- VHS cover featuring various WWF wrestlers
- Promotion: World Wrestling Federation
- Date: May 5, 2001
- City: London, England
- Venue: Earls Court Exhibition Centre
- Attendance: 16,284

Pay-per-view chronology
| ← Previous Backlash | Next → Judgment Day |

Insurrextion chronology
| ← Previous 2000 | Next → 2002 |

WWE in Europe chronology
| ← Previous Rebellion (2000) | Next → Rebellion (2001) |

= Insurrextion (2001) =

World Wrestling Federation pay-per-view event

The 2001 Insurrextion was a professional wrestling pay-per-view (PPV) event produced by the American promotion World Wrestling Federation (WWF, now WWE) and broadcast exclusively in the United Kingdom. It was the second annual Insurrextion and took place on May 5, 2001, at the Earls Court Exhibition Centre in London, England for a second consecutive year. This was the final Insurrextion produced before the promotion introduced the brand extension in March 2002.

==Production==
===Background===
In 1999, the American professional wrestling promotion World Wrestling Federation (WWF, now WWE) established an annual pay-per-view (PPV) event titled Rebellion, which was broadcast exclusively in the United Kingdom. In 2000, the WWF created a second UK-exclusive PPV titled Insurrextion. A second Insurrextion was then scheduled for Saturday, May 5, 2001, at the Earls Court Exhibition Centre in London, England, the same venue as the first event, thus establishing Insurrextion as one of the WWF's two annual UK-exclusive PPVs.

===Storylines===
The event featured seven professional wrestling matches, and two pre-show matches that involved different wrestlers from pre-existing scripted feuds, and storylines. Wrestlers portrayed villains, heroes, or less distinguishable characters in the scripted events that built tension, and culminated in a wrestling match or series of matches.

==Aftermath==
The 2001 Insurrextion was the final Insurrextion produced before the promotion introduced the brand extension in March 2002, which divided the roster into two separate brands, Raw, and SmackDown!, where wrestlers were exclusively assigned to perform. The following year's event was subsequently a Raw-exclusive show.

==Reception==
In January 2016, Kevin Pantoja of 411Mania gave the event a rating of 4.0 [Poor], writing "Another in a line of England only pay-per-views that isn't very good. Granted there are some things to check out. The Two out of Three Falls match rules, and the four-way tag was fun. However, everything else either disappointed greatly or just flat out sucked. Not the best way to spend two-and-a-half hours, but you should go see Angle/Benoit at least."

Saved data entries:
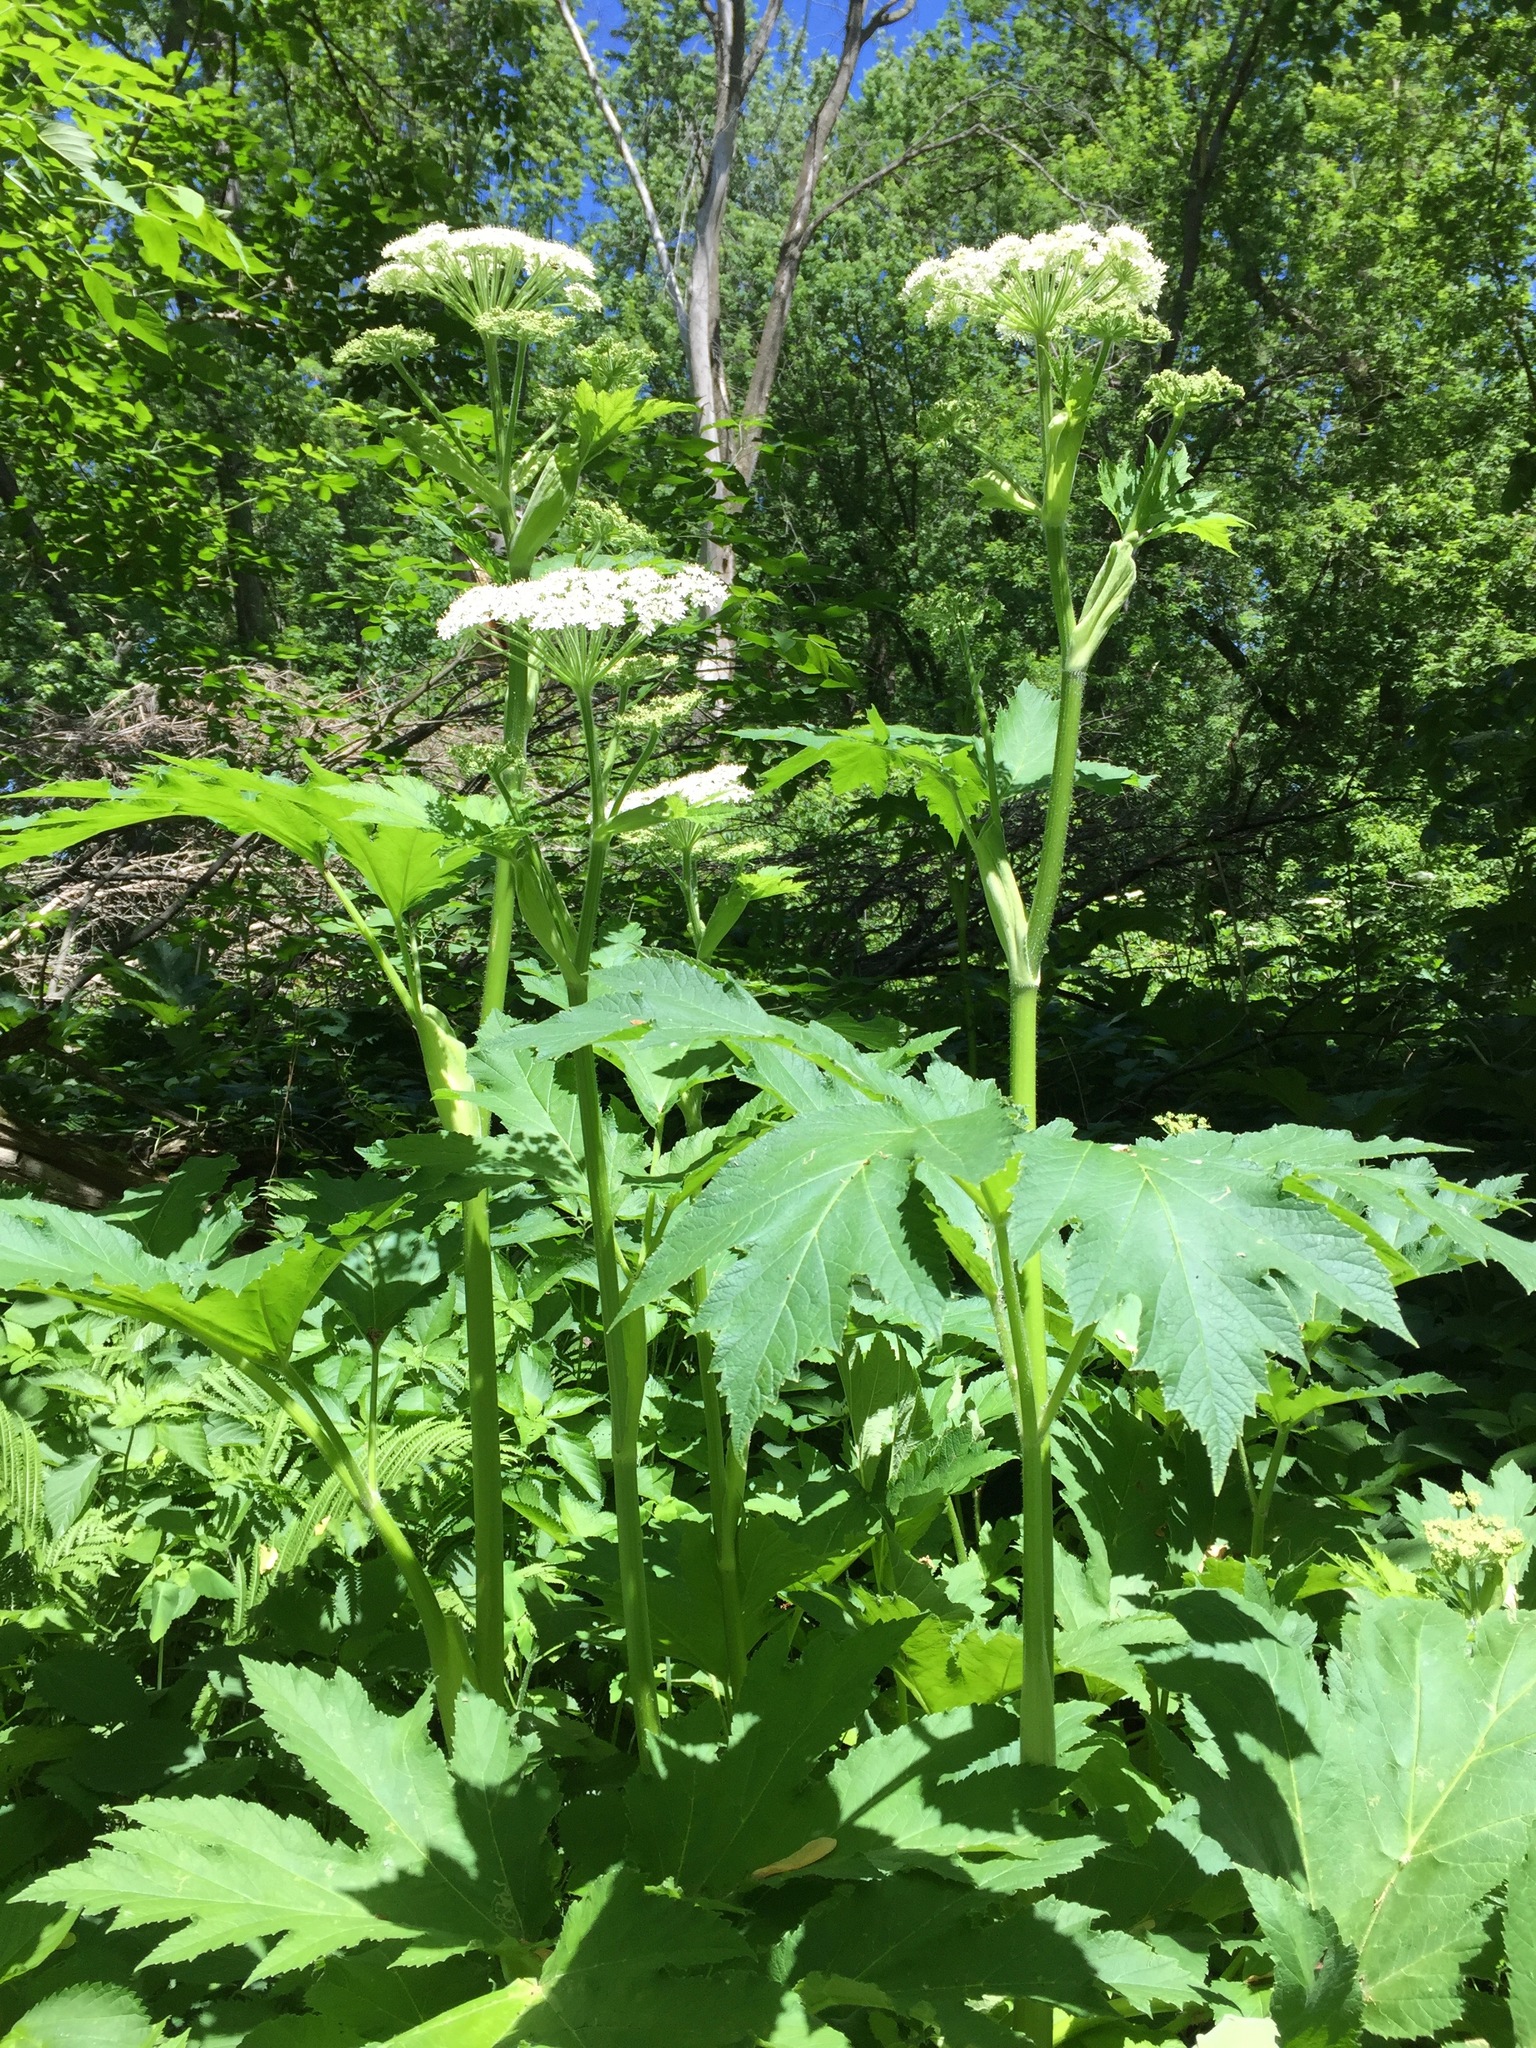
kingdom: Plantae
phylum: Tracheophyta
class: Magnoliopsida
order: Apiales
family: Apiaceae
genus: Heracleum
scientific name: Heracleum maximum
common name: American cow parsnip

### What you are asked to do
Give again, word for word, the part of the Insurrextion 2001 article from "Pay-per-view chronology" to "in March 2002.".

### The output
Pay-per-view chronology
| ← Previous Backlash | Next → Judgment Day |

Insurrextion chronology
| ← Previous 2000 | Next → 2002 |

WWE in Europe chronology
| ← Previous Rebellion (2000) | Next → Rebellion (2001) |

= Insurrextion (2001) =

World Wrestling Federation pay-per-view event

The 2001 Insurrextion was a professional wrestling pay-per-view (PPV) event produced by the American promotion World Wrestling Federation (WWF, now WWE) and broadcast exclusively in the United Kingdom. It was the second annual Insurrextion and took place on May 5, 2001, at the Earls Court Exhibition Centre in London, England for a second consecutive year. This was the final Insurrextion produced before the promotion introduced the brand extension in March 2002.